Material shown:
____
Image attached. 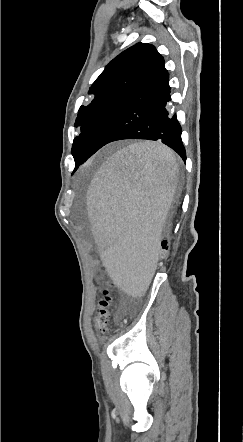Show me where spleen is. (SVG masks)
Wrapping results in <instances>:
<instances>
[{
  "label": "spleen",
  "mask_w": 243,
  "mask_h": 442,
  "mask_svg": "<svg viewBox=\"0 0 243 442\" xmlns=\"http://www.w3.org/2000/svg\"><path fill=\"white\" fill-rule=\"evenodd\" d=\"M177 163L158 142H140L116 152L103 172H94L86 226H93L97 256L123 296H144L161 251L163 219L172 209ZM158 192V193H140Z\"/></svg>",
  "instance_id": "1"
}]
</instances>
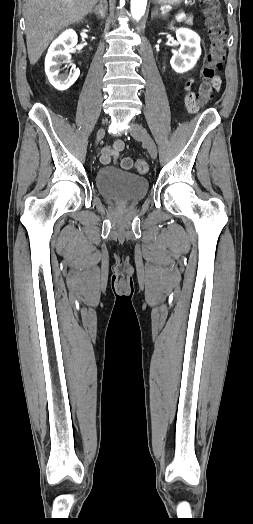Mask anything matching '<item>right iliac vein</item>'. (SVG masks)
<instances>
[{
  "mask_svg": "<svg viewBox=\"0 0 253 524\" xmlns=\"http://www.w3.org/2000/svg\"><path fill=\"white\" fill-rule=\"evenodd\" d=\"M105 135V129L104 128H100L98 131H97V136H96V142H99Z\"/></svg>",
  "mask_w": 253,
  "mask_h": 524,
  "instance_id": "63e3f726",
  "label": "right iliac vein"
}]
</instances>
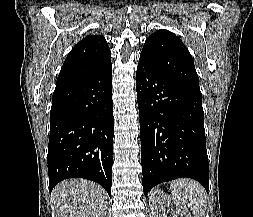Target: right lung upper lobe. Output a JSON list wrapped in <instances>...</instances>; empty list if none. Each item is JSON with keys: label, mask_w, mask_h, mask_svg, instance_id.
I'll return each mask as SVG.
<instances>
[{"label": "right lung upper lobe", "mask_w": 253, "mask_h": 217, "mask_svg": "<svg viewBox=\"0 0 253 217\" xmlns=\"http://www.w3.org/2000/svg\"><path fill=\"white\" fill-rule=\"evenodd\" d=\"M110 65V49L105 38L88 35L68 54L57 78L56 88L87 79Z\"/></svg>", "instance_id": "1"}]
</instances>
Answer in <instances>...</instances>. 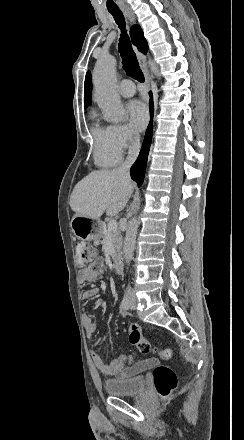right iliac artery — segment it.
<instances>
[{
  "label": "right iliac artery",
  "instance_id": "82829eb1",
  "mask_svg": "<svg viewBox=\"0 0 244 440\" xmlns=\"http://www.w3.org/2000/svg\"><path fill=\"white\" fill-rule=\"evenodd\" d=\"M121 307L124 309V310H128L129 309V297H128V294L126 293L125 295H124V297H123V300H122V302H121Z\"/></svg>",
  "mask_w": 244,
  "mask_h": 440
}]
</instances>
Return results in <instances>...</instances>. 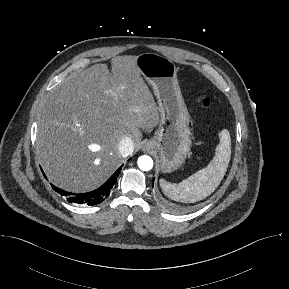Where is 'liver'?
I'll return each mask as SVG.
<instances>
[{
  "instance_id": "liver-1",
  "label": "liver",
  "mask_w": 289,
  "mask_h": 289,
  "mask_svg": "<svg viewBox=\"0 0 289 289\" xmlns=\"http://www.w3.org/2000/svg\"><path fill=\"white\" fill-rule=\"evenodd\" d=\"M71 74L52 89L37 121L36 155L49 180L69 192L92 191L123 163L124 137L140 146L141 130L160 122L159 107L136 56Z\"/></svg>"
}]
</instances>
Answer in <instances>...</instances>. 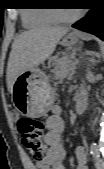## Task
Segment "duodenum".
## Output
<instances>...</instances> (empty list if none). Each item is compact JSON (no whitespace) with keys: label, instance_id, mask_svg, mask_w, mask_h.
<instances>
[{"label":"duodenum","instance_id":"duodenum-1","mask_svg":"<svg viewBox=\"0 0 104 169\" xmlns=\"http://www.w3.org/2000/svg\"><path fill=\"white\" fill-rule=\"evenodd\" d=\"M88 105V100L85 96L79 95L76 99V112L78 114L83 113Z\"/></svg>","mask_w":104,"mask_h":169}]
</instances>
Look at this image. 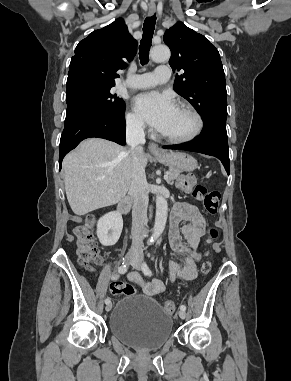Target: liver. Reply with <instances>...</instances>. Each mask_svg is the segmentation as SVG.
Returning <instances> with one entry per match:
<instances>
[{"instance_id": "obj_1", "label": "liver", "mask_w": 291, "mask_h": 381, "mask_svg": "<svg viewBox=\"0 0 291 381\" xmlns=\"http://www.w3.org/2000/svg\"><path fill=\"white\" fill-rule=\"evenodd\" d=\"M147 162L143 153L144 168ZM62 166L67 199L78 216L119 203L130 187V149L111 141L84 140L66 155Z\"/></svg>"}]
</instances>
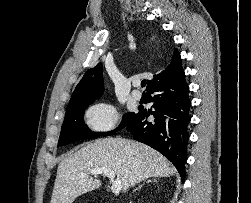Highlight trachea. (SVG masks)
Returning <instances> with one entry per match:
<instances>
[{
  "label": "trachea",
  "instance_id": "trachea-1",
  "mask_svg": "<svg viewBox=\"0 0 251 203\" xmlns=\"http://www.w3.org/2000/svg\"><path fill=\"white\" fill-rule=\"evenodd\" d=\"M145 85H146V80H143V81L141 82V87H145Z\"/></svg>",
  "mask_w": 251,
  "mask_h": 203
}]
</instances>
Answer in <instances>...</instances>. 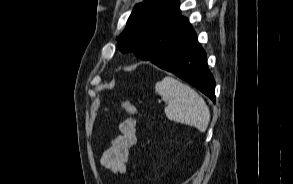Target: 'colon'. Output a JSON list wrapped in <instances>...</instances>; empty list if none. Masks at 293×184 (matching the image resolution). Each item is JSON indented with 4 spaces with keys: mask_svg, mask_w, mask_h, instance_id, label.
<instances>
[{
    "mask_svg": "<svg viewBox=\"0 0 293 184\" xmlns=\"http://www.w3.org/2000/svg\"><path fill=\"white\" fill-rule=\"evenodd\" d=\"M119 105L122 109H124L126 112H128L131 115H137L139 113L138 109L135 105H133L130 101L120 99Z\"/></svg>",
    "mask_w": 293,
    "mask_h": 184,
    "instance_id": "colon-1",
    "label": "colon"
}]
</instances>
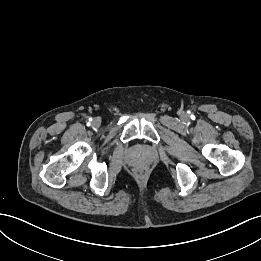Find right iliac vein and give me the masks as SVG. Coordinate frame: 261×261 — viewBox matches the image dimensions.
<instances>
[{
    "mask_svg": "<svg viewBox=\"0 0 261 261\" xmlns=\"http://www.w3.org/2000/svg\"><path fill=\"white\" fill-rule=\"evenodd\" d=\"M100 124H101V121H100V119H98V118H95L93 121H92V126L93 127H99L100 126Z\"/></svg>",
    "mask_w": 261,
    "mask_h": 261,
    "instance_id": "63e3f726",
    "label": "right iliac vein"
}]
</instances>
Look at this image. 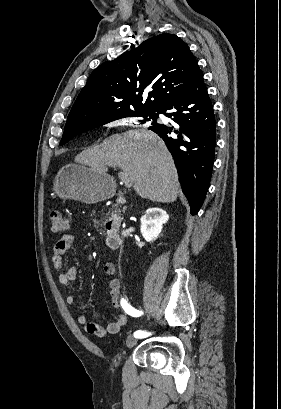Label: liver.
I'll use <instances>...</instances> for the list:
<instances>
[{
  "instance_id": "1",
  "label": "liver",
  "mask_w": 281,
  "mask_h": 409,
  "mask_svg": "<svg viewBox=\"0 0 281 409\" xmlns=\"http://www.w3.org/2000/svg\"><path fill=\"white\" fill-rule=\"evenodd\" d=\"M75 160L104 174L108 170L105 162L119 166L134 178L133 188L141 198H150L153 202H174L178 198L177 170L164 140L148 128L112 134L98 146L77 154Z\"/></svg>"
}]
</instances>
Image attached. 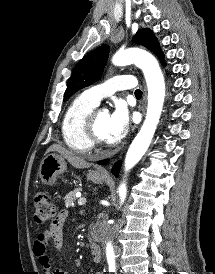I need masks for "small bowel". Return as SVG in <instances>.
Returning <instances> with one entry per match:
<instances>
[{"instance_id": "small-bowel-1", "label": "small bowel", "mask_w": 215, "mask_h": 274, "mask_svg": "<svg viewBox=\"0 0 215 274\" xmlns=\"http://www.w3.org/2000/svg\"><path fill=\"white\" fill-rule=\"evenodd\" d=\"M67 213L60 212L54 219L50 227L37 234L34 242V254L42 266L45 274H76L69 273L60 269H53L51 258L47 252L49 243H52L54 248L60 251L63 247V225L66 221ZM100 274V273H97Z\"/></svg>"}]
</instances>
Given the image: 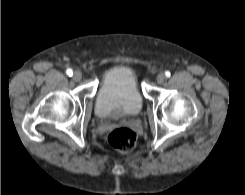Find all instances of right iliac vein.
<instances>
[{"label": "right iliac vein", "mask_w": 245, "mask_h": 195, "mask_svg": "<svg viewBox=\"0 0 245 195\" xmlns=\"http://www.w3.org/2000/svg\"><path fill=\"white\" fill-rule=\"evenodd\" d=\"M81 78H82L81 72L75 71V72L73 73V79H74L75 81H80Z\"/></svg>", "instance_id": "obj_1"}]
</instances>
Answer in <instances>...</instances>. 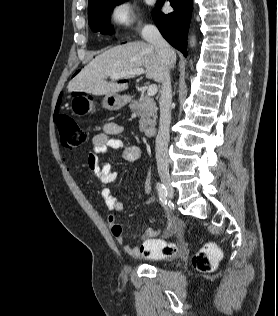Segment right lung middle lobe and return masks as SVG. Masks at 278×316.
<instances>
[{"instance_id":"obj_1","label":"right lung middle lobe","mask_w":278,"mask_h":316,"mask_svg":"<svg viewBox=\"0 0 278 316\" xmlns=\"http://www.w3.org/2000/svg\"><path fill=\"white\" fill-rule=\"evenodd\" d=\"M125 0H106L100 2L92 9L88 10L89 25L94 32H100L102 34H111L110 28V11L115 4H120Z\"/></svg>"}]
</instances>
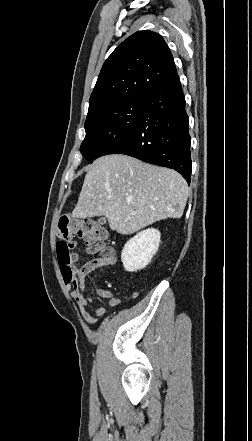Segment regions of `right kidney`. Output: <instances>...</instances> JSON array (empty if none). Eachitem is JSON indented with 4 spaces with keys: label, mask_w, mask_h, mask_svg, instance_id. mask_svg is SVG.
I'll return each instance as SVG.
<instances>
[{
    "label": "right kidney",
    "mask_w": 252,
    "mask_h": 441,
    "mask_svg": "<svg viewBox=\"0 0 252 441\" xmlns=\"http://www.w3.org/2000/svg\"><path fill=\"white\" fill-rule=\"evenodd\" d=\"M160 237L159 230L148 228L131 238L121 253L124 269L136 272L145 268L159 248Z\"/></svg>",
    "instance_id": "1"
}]
</instances>
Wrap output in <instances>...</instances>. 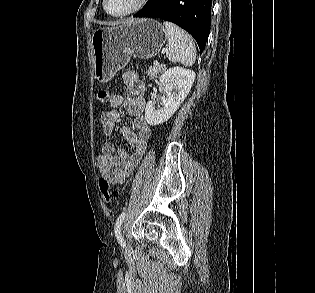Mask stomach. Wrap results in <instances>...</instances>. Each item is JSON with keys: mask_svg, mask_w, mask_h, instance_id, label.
Returning a JSON list of instances; mask_svg holds the SVG:
<instances>
[{"mask_svg": "<svg viewBox=\"0 0 315 293\" xmlns=\"http://www.w3.org/2000/svg\"><path fill=\"white\" fill-rule=\"evenodd\" d=\"M166 39V30L153 19H136L95 30L91 37L95 78L105 83L123 69L131 57L156 56Z\"/></svg>", "mask_w": 315, "mask_h": 293, "instance_id": "obj_1", "label": "stomach"}]
</instances>
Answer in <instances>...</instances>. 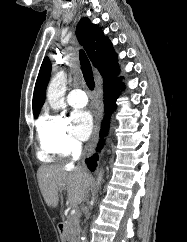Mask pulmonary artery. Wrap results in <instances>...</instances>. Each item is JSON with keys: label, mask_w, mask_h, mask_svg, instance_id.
Instances as JSON below:
<instances>
[{"label": "pulmonary artery", "mask_w": 187, "mask_h": 242, "mask_svg": "<svg viewBox=\"0 0 187 242\" xmlns=\"http://www.w3.org/2000/svg\"><path fill=\"white\" fill-rule=\"evenodd\" d=\"M68 103L76 108L84 107L87 104V96L81 89H73L67 96Z\"/></svg>", "instance_id": "1"}]
</instances>
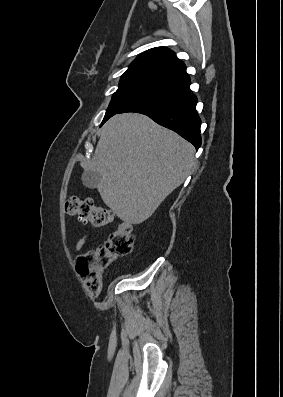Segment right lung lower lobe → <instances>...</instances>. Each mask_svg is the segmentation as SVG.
<instances>
[{"label":"right lung lower lobe","mask_w":283,"mask_h":397,"mask_svg":"<svg viewBox=\"0 0 283 397\" xmlns=\"http://www.w3.org/2000/svg\"><path fill=\"white\" fill-rule=\"evenodd\" d=\"M185 78L125 107L118 113L145 114L156 123L177 132L198 150L201 146V119L196 111L197 98Z\"/></svg>","instance_id":"1"}]
</instances>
____
To be done: Convert the material, starting with the line that contains "Segment right lung lower" and going on through the end of the material, into a Markdown table with the columns Row and Line. Give each line its own row number, skip blank lines, and leave out the picture markers.

Complete output:
| Row | Line |
|---|---|
| 1 | Segment right lung lower lobe → <instances>...</instances>. Each mask_svg is the segmentation as SVG. |
| 2 | <instances> |
| 3 | [{"label":"right lung lower lobe","mask_w":283,"mask_h":397,"mask_svg":"<svg viewBox=\"0 0 283 397\" xmlns=\"http://www.w3.org/2000/svg\"><path fill=\"white\" fill-rule=\"evenodd\" d=\"M185 78L125 107L118 113L145 114L156 123L177 132L198 150L201 146V119L196 111L197 98Z\"/></svg>","instance_id":"1"}] |
| 4 | </instances> |